Lyon 1ère

Les industriels abandonneront aussi les œufs de batterie (L214)

Lundi 2 Octobre 2017

Le groupe Andros, Pierre Martinet, Transgourmet, Léon de Bruxelles et Crescendo Restauration viennent à leur tour de s’engager à abandonner les œufs de poules élevées en cage, suite à des échanges avec L214.

Ces récents engagements surviennent après ceux pris cet été par de nombreuses entreprises telles que Domino’s Pizza, Courtepaille, Grand Frais, Best Western, Pomona, Marie Morin, Pâtisseries Gourmandes (Ker Cadélac) ou encore Goûters Magiques (Whaou !, Le Ster).

"Désormais, dans chaque secteur de l’agroalimentaire, les entreprises leaders sont engagées publiquement à exclure à date butoir (2025 au plus tard) les œufs de poules en cage de leur approvisionnement : grande distribution, restauration collective, hôtellerie, restauration commerciale, grossistes et fabricants industriels sont aujourd’hui concernés par ce changement" souligne l'association basée à Lyon.

"La quasi-totalité de la grande distribution (y compris le marché des surgelés : Picard, Thiriet et Toupargel), les grands groupes hôteliers et plus de 80% du marché de la restauration collective sont engagés dans une démarche d’approvisionnement hors-cage à travers les engagements de Sodexo, Elior, Carrefour, Leclerc, Auchan, Casino, Accor, Best Western, Louvre Hotels, etc."

La restauration commerciale s’inscrit également dans cette dynamique selon L214, avec les engagements récents de Flunch, Brioche Dorée, Courtepaille, Domino’s Pizza, Crescendo ou encore Léon de Bruxelles.

A cela s’ajoutent les engagements des leaders du commerce de gros que sont Metro, Pomona et Transgourmet.

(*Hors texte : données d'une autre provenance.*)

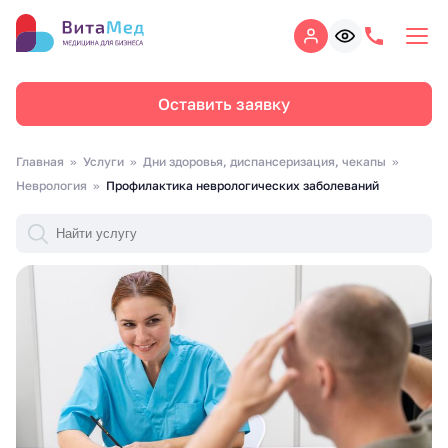
Оставить заявку
Главная
Услуги
Дни здоровья, диспансеризация, чекапы
Неврология
Профилактика неврологических заболеваний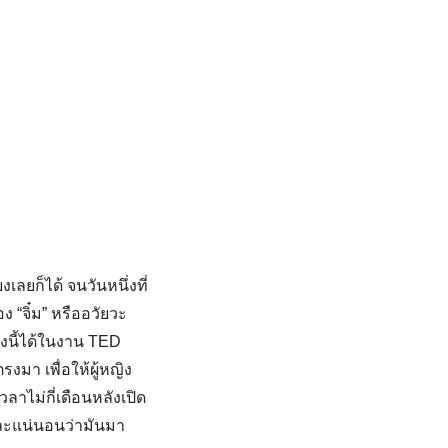
เลยก็ได้ จนวันหนึ่งที่
 “จิ๋ม” หรืออวัยวะ
องนี้ได้ในงาน TED
รงมา เพื่อให้ผู้หญิง
วลาไม่กี่เดือนหลังเปิด
และแน่นอนว่ามันมา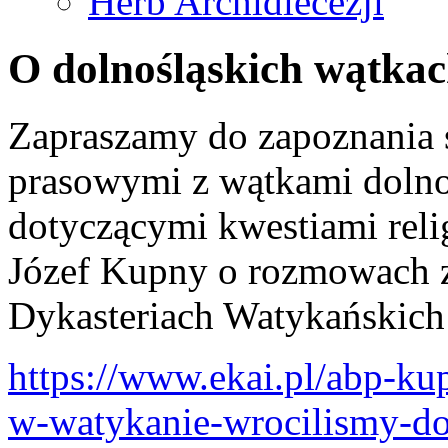
Herb Archidiecezji
O dolnośląskich wątkach
Zapraszamy do zapoznania s
prasowymi z wątkami dolno
dotyczącymi kwestiami reli
Józef Kupny o rozmowach z
Dykasteriach Watykańskich
https://www.ekai.pl/abp-k
w-watykanie-wrocilismy-do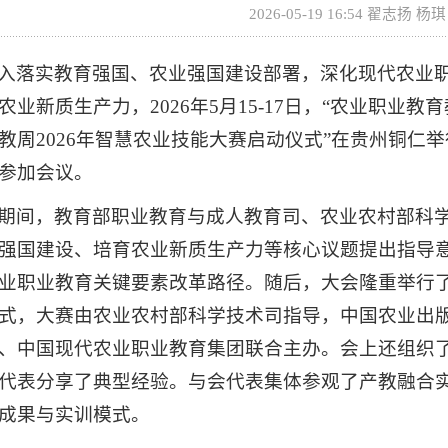
2026-05-19 16:54
翟志扬 杨
入落实教育强国、农业强国建设部署，深化现代农业职
农业新质生产力，2026年5月15-17日，“农业职业
教周2026年智慧农业技能大赛启动仪式”在贵州铜仁
参加会议。
期间，教育部职业教育与成人教育司、农业农村部科
强国建设、培育农业新质生产力等核心议题提出指导
业职业教育关键要素改革路径。随后，大会隆重举行了
式，大赛由农业农村部科学技术司指导，中国农业出
、中国现代农业职业教育集团联合主办。会上还组织
代表分享了典型经验。与会代表集体参观了产教融合
成果与实训模式。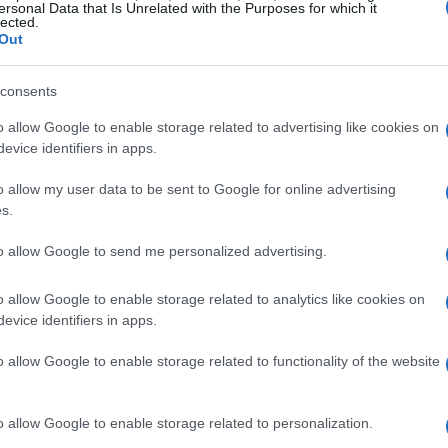
ersonal Data that Is Unrelated with the Purposes for which it
lected.
si alterne: partenze controverse, strategie
Out
ralizzazione e l’uscita di pista di uno dei
consents
 Leclerc, sono saliti
George Russell
e
Lewis
 dietro di sé discussioni su scelte tecniche e
o allow Google to enable storage related to advertising like cookies on
evice identifiers in apps.
o allow my user data to be sent to Google for online advertising
s.
 a Silverstone
to allow Google to send me personalized advertising.
 ha subito oscillazioni: Leclerc ha gestito la
mentre
Kimi Antonelli
, autore di un weekend
o allow Google to enable storage related to analytics like cookies on
evice identifiers in apps.
 terreno nella prima fase e poi ha iniziato
i era riuscito a ricostruire la propria gara
o allow Google to enable storage related to functionality of the website
rando un
passo
estremamente competitivo
o allow Google to enable storage related to personalization.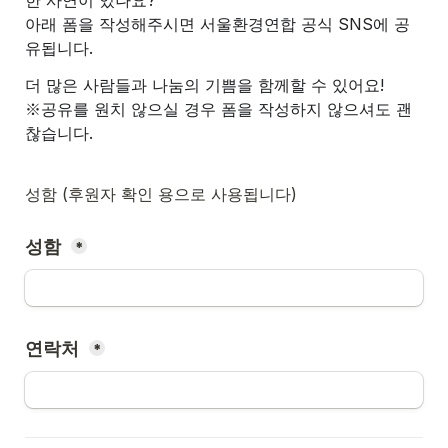
아래 폼을 작성해주시면 서울환경연합 공식 SNS에 공
유됩니다.
더 많은 사람들과 나눔의 기쁨을 함께할 수 있어요!
※공유를 원치 않으실 경우 폼을 작성하지 않으셔도 괜
찮습니다.
성함 (후원자 확인 용으로 사용됩니다)
성함 
*
연락처 
*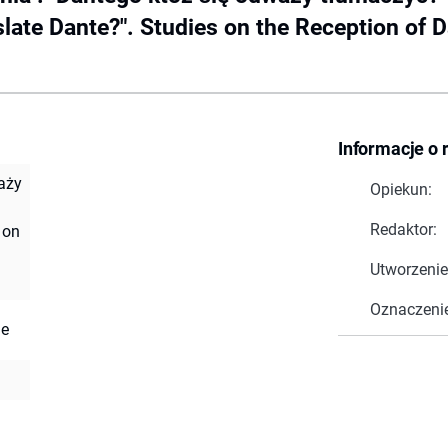
late Dante?". Studies on the Reception of 
Informacje o 
waży
Opiekun:
Redaktor:
 on
Utworzenie
Oznaczeni
ae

De nombreux poids lourds industriels sont aussi engagés, rayon par rayon, à bannir les œufs de batterie de leur approvisionnement : Mondelez (Lu, Cadbury, Milka), Bonne Maman, Mamie Nova, Harry’s, Pasquier, Waouh!, Ker Cadélac, Michel et Augustin, Pierre Martinet, etc.

C’est également le cas de la quasi-totalité des marques de mayonnaise (Amora, Bénédicta…) et des marques commercialisant des pâtes aux œufs (Groupe Panzani, Barilla, Alpina Savoie, Giovanni Rana…)

Pour Johanne Mielcarek, porte-parole de L214, "les engagements pris il y a quelques mois par les distributeurs dessinaient déjà une grande transition vers les élevages alternatifs. Avec les récents engagements de nombreux poids lourds industriels, nous avons aujourd’hui la preuve que l’élevage des poules en cage n’a plus aucun avenir en France. Nous nous approchons enfin de la fin des élevages en cage dont plus personne ne veut : ni les entreprises, ni les consommateurs, ni les animaux."

Au cours des dernières années, L214 a révélé plusieurs enquêtes montrant les conditions de vie des poules dans les élevages de batterie en France.

Le 30 mai dernier, l’association basée à Lyon a dévoilé les images d’un élevage de poules calamiteux situé en Vendée.

"Ces images ont convaincu le Groupe Panzani de s’engager à exclure les œufs de batterie de son approvisionnement" souligne L214

En mai 2016, l’association montrait l’état déplorable de 200 000 poules dans un élevage approvisionnant plusieurs enseignes de la grande distribution sous la marque Matines. Sous la pression de l'opinion publique, Matines a procédé au retrait de 2 millions d’œufs des rayons de supermarchés.